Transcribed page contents
□ □ □

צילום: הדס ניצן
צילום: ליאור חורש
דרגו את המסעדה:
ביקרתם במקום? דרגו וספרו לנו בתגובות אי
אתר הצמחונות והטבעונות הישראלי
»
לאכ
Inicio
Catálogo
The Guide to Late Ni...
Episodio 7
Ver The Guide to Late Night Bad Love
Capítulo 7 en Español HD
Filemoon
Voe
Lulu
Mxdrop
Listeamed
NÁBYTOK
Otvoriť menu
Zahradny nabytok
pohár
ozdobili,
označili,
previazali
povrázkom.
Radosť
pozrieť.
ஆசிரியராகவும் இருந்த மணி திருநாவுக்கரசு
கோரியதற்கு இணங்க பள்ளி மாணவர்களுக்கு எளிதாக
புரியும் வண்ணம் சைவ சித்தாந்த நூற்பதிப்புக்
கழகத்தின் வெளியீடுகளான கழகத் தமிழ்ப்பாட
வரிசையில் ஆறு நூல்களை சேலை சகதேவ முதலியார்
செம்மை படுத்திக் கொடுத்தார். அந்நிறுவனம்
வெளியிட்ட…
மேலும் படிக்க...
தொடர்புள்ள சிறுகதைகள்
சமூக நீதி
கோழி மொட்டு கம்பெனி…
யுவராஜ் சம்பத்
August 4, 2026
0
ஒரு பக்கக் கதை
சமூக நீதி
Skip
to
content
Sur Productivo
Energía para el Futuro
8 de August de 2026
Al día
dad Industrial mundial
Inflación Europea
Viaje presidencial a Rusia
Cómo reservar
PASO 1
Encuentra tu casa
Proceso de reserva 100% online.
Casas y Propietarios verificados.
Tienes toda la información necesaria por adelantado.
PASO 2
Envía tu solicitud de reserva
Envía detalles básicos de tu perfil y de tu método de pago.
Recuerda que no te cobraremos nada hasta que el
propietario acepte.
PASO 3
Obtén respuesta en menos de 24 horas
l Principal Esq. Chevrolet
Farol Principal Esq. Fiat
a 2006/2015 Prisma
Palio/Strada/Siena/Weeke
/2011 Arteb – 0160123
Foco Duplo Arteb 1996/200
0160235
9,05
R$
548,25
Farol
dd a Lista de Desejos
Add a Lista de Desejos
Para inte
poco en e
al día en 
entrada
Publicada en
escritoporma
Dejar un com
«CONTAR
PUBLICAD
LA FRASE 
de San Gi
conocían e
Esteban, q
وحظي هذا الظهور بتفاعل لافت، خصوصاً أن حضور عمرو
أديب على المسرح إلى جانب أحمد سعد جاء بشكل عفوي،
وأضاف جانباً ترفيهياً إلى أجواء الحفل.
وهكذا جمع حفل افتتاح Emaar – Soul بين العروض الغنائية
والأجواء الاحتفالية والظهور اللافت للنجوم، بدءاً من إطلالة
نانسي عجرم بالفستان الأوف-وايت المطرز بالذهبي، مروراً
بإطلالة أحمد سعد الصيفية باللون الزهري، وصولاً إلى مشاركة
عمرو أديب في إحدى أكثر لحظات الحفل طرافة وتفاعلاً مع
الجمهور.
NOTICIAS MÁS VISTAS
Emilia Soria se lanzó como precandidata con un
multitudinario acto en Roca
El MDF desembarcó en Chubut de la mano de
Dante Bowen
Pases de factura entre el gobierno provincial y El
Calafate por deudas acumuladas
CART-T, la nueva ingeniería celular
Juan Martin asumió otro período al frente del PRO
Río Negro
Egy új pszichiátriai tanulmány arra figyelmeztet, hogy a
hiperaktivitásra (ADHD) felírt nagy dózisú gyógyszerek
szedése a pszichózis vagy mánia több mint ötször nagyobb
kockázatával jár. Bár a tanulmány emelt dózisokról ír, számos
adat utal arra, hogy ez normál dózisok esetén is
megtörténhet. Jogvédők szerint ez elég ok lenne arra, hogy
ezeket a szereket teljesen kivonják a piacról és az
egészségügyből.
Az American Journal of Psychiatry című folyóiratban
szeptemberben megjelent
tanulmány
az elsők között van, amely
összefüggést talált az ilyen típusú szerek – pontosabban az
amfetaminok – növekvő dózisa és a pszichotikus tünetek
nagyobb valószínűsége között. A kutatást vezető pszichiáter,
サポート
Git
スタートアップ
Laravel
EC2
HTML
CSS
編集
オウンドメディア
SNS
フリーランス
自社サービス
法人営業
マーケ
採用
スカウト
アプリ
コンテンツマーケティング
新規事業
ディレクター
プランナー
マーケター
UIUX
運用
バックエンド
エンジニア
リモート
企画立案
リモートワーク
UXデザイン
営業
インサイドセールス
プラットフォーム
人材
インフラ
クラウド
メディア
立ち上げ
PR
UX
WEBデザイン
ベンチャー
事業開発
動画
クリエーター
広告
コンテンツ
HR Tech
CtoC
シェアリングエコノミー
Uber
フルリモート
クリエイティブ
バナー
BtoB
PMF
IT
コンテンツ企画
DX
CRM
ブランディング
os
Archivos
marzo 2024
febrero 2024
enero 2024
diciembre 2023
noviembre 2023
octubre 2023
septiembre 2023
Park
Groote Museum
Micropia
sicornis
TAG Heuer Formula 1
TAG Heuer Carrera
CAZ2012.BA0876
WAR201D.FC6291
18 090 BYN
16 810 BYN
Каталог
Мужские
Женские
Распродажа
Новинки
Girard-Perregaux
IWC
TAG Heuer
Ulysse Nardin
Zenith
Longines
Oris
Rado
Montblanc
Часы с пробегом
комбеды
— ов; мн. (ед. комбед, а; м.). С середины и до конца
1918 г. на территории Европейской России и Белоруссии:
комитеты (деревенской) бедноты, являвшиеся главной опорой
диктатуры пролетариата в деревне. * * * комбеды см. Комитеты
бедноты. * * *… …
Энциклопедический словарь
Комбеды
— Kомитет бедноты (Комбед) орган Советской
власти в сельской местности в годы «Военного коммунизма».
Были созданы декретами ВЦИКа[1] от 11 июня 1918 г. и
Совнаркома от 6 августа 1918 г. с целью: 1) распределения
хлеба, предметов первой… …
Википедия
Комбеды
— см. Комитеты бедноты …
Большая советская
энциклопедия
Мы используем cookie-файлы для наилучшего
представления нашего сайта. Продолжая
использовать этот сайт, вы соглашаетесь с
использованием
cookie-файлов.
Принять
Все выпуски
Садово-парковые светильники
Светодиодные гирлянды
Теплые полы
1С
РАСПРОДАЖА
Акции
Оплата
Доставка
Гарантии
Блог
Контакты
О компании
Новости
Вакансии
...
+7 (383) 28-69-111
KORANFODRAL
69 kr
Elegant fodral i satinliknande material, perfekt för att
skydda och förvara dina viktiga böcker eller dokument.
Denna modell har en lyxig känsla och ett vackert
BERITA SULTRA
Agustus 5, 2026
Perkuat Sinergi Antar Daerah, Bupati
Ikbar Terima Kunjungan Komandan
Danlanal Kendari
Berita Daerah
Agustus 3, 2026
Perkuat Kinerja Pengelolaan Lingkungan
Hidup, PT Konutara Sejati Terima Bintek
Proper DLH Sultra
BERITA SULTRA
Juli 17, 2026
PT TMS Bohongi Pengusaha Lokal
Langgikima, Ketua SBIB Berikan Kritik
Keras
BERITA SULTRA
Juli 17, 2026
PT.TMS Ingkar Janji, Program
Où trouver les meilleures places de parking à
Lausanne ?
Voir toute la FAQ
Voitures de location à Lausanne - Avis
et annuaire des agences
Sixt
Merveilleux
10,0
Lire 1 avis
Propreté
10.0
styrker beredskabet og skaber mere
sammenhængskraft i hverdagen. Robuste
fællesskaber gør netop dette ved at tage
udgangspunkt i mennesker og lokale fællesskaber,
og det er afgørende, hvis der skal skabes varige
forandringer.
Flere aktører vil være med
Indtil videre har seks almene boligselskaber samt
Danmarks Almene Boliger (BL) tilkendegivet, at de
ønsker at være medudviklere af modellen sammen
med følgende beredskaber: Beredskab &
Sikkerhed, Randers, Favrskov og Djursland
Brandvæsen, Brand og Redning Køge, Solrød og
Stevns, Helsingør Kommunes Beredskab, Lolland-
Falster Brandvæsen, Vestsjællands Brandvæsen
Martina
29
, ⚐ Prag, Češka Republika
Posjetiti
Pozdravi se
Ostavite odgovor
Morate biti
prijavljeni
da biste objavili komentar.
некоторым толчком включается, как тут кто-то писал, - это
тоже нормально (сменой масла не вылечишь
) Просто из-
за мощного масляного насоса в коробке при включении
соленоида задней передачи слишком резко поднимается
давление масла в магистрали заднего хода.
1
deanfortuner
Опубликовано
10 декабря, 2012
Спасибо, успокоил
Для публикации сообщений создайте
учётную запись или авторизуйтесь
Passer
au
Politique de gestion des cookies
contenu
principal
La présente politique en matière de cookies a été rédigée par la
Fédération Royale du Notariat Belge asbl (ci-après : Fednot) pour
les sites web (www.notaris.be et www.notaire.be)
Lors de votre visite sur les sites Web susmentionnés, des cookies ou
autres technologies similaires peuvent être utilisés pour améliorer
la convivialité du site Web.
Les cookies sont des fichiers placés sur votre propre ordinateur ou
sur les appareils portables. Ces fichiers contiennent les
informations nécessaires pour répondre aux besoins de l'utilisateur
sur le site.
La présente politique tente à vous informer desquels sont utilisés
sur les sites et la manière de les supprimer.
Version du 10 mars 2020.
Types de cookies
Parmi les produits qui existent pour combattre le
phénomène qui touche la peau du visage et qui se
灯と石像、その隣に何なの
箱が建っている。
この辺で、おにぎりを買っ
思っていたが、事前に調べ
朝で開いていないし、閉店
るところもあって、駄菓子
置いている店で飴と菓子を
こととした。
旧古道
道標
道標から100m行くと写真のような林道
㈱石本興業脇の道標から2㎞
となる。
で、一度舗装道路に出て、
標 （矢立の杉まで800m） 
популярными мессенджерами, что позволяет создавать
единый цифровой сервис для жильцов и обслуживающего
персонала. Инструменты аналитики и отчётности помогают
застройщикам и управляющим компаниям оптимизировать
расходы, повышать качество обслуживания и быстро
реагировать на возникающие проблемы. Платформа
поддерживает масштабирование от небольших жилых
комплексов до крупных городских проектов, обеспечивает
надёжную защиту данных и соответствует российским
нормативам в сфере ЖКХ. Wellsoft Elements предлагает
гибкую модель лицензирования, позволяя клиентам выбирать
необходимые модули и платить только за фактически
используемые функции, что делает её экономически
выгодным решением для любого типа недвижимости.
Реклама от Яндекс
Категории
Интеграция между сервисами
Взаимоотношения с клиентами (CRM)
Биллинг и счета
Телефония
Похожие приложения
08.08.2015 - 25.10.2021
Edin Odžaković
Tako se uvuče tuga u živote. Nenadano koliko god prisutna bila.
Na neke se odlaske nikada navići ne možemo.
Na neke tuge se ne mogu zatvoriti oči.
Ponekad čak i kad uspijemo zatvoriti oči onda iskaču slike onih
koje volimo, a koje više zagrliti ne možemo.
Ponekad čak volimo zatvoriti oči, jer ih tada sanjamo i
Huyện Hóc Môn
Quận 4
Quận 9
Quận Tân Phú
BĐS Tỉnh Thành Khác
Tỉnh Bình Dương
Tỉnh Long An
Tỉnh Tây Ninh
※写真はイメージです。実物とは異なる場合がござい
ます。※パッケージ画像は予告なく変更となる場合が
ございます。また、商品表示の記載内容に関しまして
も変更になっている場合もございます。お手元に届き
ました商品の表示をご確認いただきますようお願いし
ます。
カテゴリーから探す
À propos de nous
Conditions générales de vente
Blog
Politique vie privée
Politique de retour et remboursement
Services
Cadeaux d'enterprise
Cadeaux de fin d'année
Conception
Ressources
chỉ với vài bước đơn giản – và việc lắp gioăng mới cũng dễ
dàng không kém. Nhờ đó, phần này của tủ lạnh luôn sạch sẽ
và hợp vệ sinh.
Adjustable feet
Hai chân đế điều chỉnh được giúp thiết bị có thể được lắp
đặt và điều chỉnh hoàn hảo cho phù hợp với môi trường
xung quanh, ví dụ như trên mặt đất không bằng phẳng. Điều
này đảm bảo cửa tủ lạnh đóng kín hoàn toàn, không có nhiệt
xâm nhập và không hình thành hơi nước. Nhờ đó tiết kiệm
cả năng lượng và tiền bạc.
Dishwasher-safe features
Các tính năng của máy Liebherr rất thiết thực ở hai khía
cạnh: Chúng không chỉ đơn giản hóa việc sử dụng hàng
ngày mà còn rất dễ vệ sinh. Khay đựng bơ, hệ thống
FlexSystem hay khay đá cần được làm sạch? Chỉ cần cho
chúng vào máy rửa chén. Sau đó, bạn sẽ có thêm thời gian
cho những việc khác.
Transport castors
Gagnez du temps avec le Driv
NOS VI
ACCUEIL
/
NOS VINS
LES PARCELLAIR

□ □ □

Which lines of the data contain the word "Brandvæsen"? Copy each one.

Brandvæsen, Brand og Redning Køge, Solrød og
Falster Brandvæsen, Vestsjællands Brandvæsen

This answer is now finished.